Well, hold on. Don’t count your chickens before they hatch.

While Siri seems like it would be a lock for the iPad 3, it’s important to remember that Siri is an Internet-based service, not just an app. No part of Siri really lives on the iPhone 4S. Rather, Siri is basically an iPhone 4S-specific interface to Apple’s own remote Siri servers, which process your voice in the cloud and then return specific commands for your device to act upon.

In other words, Siri requires the Internet to work… and when there’s no internet, or Siri’s servers are down, it fails quite catastrophically.

That’s a big problem for the idea of Siri coming to the iPad or the iPod touch, because on those devices Apple can’t count on an always-present internet connection the way they can on the iPhone 4S. If someone using a WiFi-only iPad 3 tried to access Siri without being connected to the Internet, the service would just fall over.

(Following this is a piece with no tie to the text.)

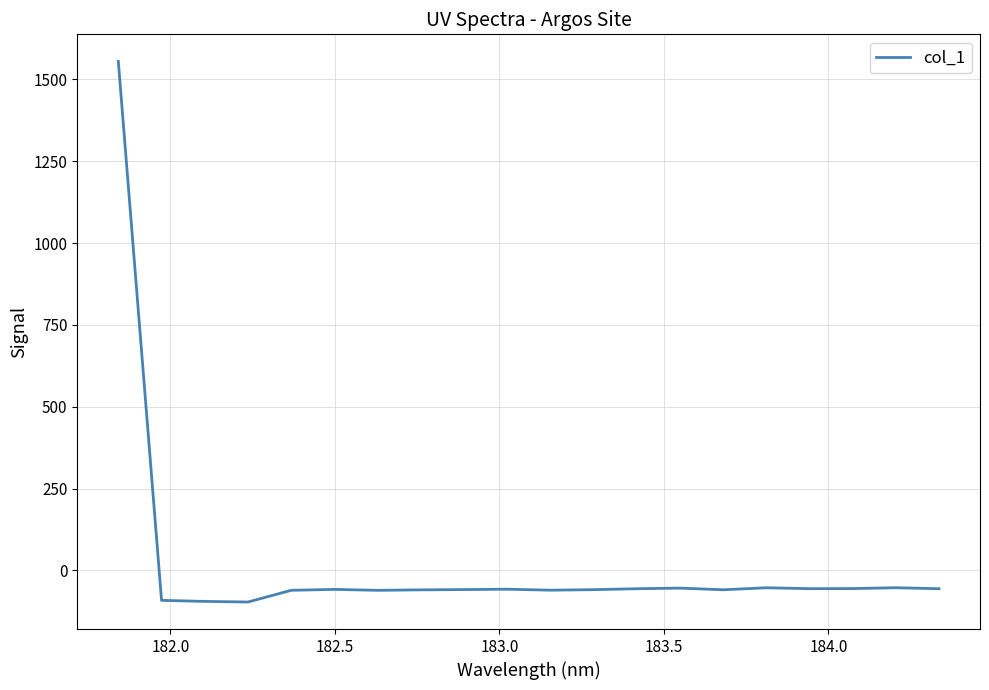

What is the greatest value displayed?

1555.1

Right now, if you have no internet connection on your iPhone, Siri will simply say “Siri Not Available. Connect to the Internet.” That’s all well and good for a device that rarely has a problem slurping up a data connection unless you happen to be under the ocean or in a plane 30,000 feet in the air, but a huge chunk of iPads actually go without internet capability as a matter of course.

So what’s the solution here? Apple favors simple, reliable implementations of technology, and on all base iPad 3 WiFi models, Siri can’t be implemented reliably. On the 3G and LTE models, however, Apple can depend upon internet connectivity ninety-nine times out of a hundred.

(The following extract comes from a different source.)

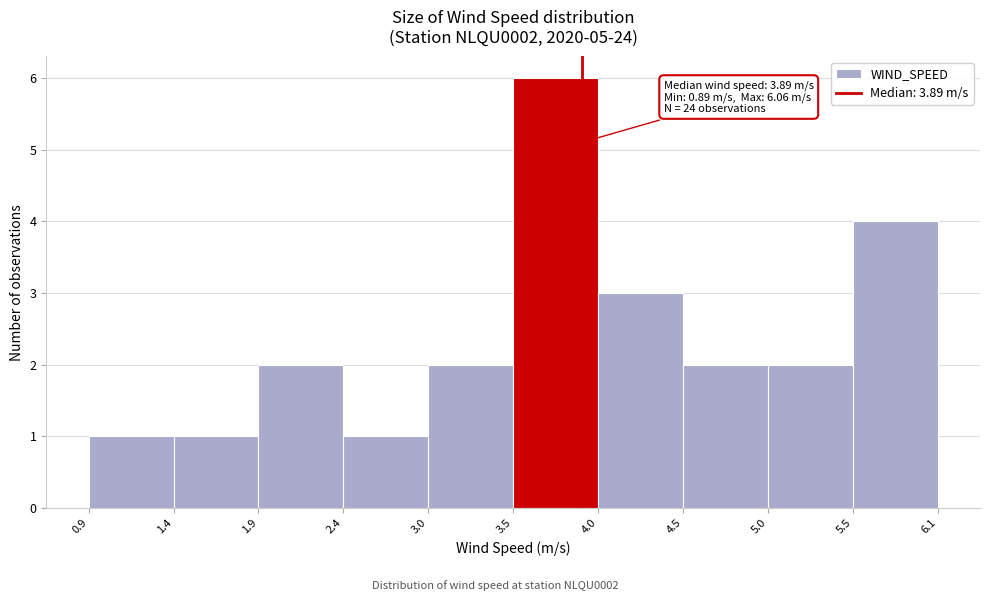

Which range on the x-axis has the tallest bar?

3.5 to 4.0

Our bet? This is simply a common sense deduction, and we have no inside source saying so, but when the iPad 3 comes out in March or April, Siri will ship only on units that have a 3G connection or better. It’ll be a premium feature for buyers willing to shell out $130 more for the guarantee of an always-on internet connection. Buy a WiFi-only model and you’ll still get a quad-core, A6-controlled iPad 3 with a gorgeous Retina Display, but Siri will be totally MIA… at least until the inevitable jailbreak hacks turn the functionality on again.

What do you think? Will Apple be okay with Siri not working all the time for WiFi users, or will they simply nix the functionality in WiFi-only models? Let us know in the comments.

Update: On Twitter, 9to5Mac’s Mark Gurman asked us why Apple would strip Siri functionality from a WiFi iPad 3, when they ship Safari, YouTube, Mail and the App Store on WiFi-only iPads and iPod touches? The distinction is that Siri is a core service, not an app. Siri is an interface baked into the very core of iOS, so much so that it’s launch-able by a long-press of the home button. It is much less acceptable if Siri fails than an app based upon the lack of an Internet connection when it’s a core service; in addition, it’s less obvious to laypeople why Siri requires an internet connection than why e-mail, Google Maps, the App Store or YouTube do.